Haritun Cave

Haritun Caves

We start our day with a twenty minute hike through the hills of the Shomron, with gorgeous views of the surrounding mountains, scenery that still looks almost the way it looked in Biblical times. We pass hundreds of archeological ruins, from a range of periods, some as old as 3000 years ago. The hills are riddled with caves, large and small, some of which have served as shelters for over 5000 years, as evidenced by the pottery shards and other archeological finds.

Our hike ends on top of a beautiful, impressive cliff, 40 meters (over 130 feet) high from which we rappel down to the base. (There is a hiking path if you prefer.) At the bottom of the cliff is a year-round running spring that accumulates in a small cistern where you can “cool your heels.”

From there we go spelunking (caving) in Haritun Cave, the longest and largest limestone cave in Israel (3,450 square meters, which is over 37,000 square feet!), with four main levels, at least 55 “halls” and over 4 ½ kilometers (2¾ miles) of tunnels! We will explore this vast network of underground wonder with headlamps to penetrate the pitch black darkness, crawling and climbing through nature and history.

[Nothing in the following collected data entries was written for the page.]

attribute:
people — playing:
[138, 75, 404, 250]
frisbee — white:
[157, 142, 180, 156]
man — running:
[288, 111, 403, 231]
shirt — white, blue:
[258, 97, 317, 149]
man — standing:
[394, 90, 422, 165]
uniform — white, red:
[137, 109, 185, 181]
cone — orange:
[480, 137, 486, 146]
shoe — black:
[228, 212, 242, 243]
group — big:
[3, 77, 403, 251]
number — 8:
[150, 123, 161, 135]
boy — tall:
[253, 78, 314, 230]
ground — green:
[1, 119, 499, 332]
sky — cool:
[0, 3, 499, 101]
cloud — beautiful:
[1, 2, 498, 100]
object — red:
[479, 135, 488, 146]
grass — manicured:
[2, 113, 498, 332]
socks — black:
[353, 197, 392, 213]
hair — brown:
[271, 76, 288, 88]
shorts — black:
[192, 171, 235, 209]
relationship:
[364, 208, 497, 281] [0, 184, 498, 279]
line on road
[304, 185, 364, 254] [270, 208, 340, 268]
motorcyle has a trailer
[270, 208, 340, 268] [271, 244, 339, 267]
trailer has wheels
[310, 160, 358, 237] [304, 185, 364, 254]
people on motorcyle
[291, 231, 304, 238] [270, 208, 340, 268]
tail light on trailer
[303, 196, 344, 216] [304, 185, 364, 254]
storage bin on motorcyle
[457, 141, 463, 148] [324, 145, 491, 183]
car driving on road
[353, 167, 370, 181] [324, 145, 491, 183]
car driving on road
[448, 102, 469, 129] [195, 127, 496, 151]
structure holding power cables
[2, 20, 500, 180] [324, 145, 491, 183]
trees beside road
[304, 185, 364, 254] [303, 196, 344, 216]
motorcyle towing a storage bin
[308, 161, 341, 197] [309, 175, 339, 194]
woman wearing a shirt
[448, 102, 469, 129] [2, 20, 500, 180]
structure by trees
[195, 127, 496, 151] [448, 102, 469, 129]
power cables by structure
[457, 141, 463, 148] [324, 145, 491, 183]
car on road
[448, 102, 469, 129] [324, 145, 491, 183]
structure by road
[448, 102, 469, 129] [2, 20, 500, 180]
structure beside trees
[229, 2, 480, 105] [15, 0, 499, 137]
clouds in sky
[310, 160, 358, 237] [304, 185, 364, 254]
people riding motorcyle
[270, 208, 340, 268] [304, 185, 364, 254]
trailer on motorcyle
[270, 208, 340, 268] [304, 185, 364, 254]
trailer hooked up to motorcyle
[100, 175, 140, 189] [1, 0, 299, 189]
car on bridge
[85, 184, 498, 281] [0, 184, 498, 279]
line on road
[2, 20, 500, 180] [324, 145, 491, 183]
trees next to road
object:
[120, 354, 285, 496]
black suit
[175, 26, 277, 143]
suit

On our hike back we will stop at a huge underground reservoir full of deep, cold water, originally built by the Romans to collect rainwater, rebuilt and repaired many times over the centuries. To enter the reservoir you have to climb through a small opening and down a ladder into a mysterious pool illuminated by sunlight filtering through holes in the roof of the chamber creating a magical and unique environment.